Hybrid chip containing processors and memory runs AI on smart devices

Shane McGlaun - Jan 19, 2021, 5:56am CST
Hybrid chip containing processors and memory runs AI on smart devices

A group of researchers from Stanford have developed a way to combine processors and memory on multiple hybrid chips to allow AI to run on battery-powered devices such as smartphones and tablets. The team believes that all manner of battery-power electronics would be smarter if they could run AI algorithms. The problem is efforts to build AI-capable chips for mobile devices have run up against something known as the “memory wall.”

The memory wall is the name for the separation of data processing and memory chips that have to work together to meet the computational demands of AI. Computer scientist Subhasish Mitra says the transactions between processors and memory can consume 95 percent of the energy needed to perform machine learning and AI, severely limiting battery life. Stanford researchers have designed a system that’s able to run AI tasks faster with less energy requirements.
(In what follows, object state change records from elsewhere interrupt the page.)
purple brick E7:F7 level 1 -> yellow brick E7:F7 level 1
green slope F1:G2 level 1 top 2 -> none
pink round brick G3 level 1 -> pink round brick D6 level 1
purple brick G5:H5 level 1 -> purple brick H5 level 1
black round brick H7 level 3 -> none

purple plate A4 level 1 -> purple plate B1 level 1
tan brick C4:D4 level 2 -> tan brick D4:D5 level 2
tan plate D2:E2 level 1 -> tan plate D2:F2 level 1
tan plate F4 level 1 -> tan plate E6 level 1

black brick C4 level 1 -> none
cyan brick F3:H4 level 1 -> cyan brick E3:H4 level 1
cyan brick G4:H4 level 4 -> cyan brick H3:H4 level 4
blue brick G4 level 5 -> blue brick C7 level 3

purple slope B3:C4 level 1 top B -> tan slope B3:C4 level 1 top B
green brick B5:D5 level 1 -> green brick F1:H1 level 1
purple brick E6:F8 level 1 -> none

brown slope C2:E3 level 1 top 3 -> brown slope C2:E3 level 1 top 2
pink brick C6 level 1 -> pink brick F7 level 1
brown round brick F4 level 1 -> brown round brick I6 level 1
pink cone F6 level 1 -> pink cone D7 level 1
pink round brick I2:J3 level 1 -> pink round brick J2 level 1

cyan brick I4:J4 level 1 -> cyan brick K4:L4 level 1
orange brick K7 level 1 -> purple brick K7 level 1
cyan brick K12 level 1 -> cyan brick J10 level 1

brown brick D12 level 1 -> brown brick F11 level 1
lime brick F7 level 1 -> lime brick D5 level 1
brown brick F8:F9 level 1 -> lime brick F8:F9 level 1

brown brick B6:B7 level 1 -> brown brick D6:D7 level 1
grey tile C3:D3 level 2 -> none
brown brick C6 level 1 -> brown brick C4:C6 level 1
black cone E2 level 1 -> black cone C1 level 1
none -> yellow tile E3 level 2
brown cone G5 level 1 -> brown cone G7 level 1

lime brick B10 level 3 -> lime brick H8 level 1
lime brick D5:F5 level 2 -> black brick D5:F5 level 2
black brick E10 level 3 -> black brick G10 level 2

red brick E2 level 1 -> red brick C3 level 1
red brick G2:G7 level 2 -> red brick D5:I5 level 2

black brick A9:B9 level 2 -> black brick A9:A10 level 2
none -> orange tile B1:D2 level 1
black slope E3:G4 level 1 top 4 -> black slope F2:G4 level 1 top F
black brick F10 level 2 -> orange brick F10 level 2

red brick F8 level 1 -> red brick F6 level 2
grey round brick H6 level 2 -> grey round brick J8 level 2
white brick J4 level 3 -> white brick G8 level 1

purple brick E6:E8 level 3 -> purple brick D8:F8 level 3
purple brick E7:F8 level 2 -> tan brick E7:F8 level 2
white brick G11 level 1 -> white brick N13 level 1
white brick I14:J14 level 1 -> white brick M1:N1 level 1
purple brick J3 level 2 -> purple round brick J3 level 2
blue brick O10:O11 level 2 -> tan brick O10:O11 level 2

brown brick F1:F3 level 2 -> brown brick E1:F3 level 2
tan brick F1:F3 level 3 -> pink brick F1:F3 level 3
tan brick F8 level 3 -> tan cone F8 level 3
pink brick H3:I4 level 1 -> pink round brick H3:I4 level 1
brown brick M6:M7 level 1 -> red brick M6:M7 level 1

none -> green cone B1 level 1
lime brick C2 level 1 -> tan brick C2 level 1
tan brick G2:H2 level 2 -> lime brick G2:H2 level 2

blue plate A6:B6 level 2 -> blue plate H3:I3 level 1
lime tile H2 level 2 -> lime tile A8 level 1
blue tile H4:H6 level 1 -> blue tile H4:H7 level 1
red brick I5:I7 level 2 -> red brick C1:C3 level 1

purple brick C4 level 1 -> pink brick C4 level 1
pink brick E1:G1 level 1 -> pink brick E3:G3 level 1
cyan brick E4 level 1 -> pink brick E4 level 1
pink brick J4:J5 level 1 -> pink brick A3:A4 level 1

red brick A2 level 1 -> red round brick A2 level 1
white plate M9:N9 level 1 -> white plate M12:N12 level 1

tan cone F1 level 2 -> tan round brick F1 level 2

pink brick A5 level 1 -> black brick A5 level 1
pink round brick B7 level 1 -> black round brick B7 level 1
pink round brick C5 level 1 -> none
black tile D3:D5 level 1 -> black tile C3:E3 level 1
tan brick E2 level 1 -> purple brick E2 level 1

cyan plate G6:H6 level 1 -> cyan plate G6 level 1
They were able to do this by harnessing eight hybrid chips that each have their own data processor built right next to its own memory storage. The new study builds on prior work from the team on a new memory technology called RRAM able to store data even when power is switched off with more speed and energy efficiency than flash memory. RRAM allowed the team to develop a hybrid chip previously, but the latest design has a new critical element.

The new critical element is algorithms allowing the eight separate hybrid chips to be melded into a single energy-efficient AI-processing engine. The team says they were able to “trick” the eight individual hybrid chips into thinking they’re one single chip, leading the system to be called the “Illusion System.” The team says that the eight-chip system is only the beginning.

Simulations have shown that systems with 64 hybrid chips can run AI applications seven times faster than current processors while requiring only one-seventh as much energy. Researchers believe the prototype system’s performance shows they’re on the right track and that Illusion Systems could be market ready within 3 to 5 years.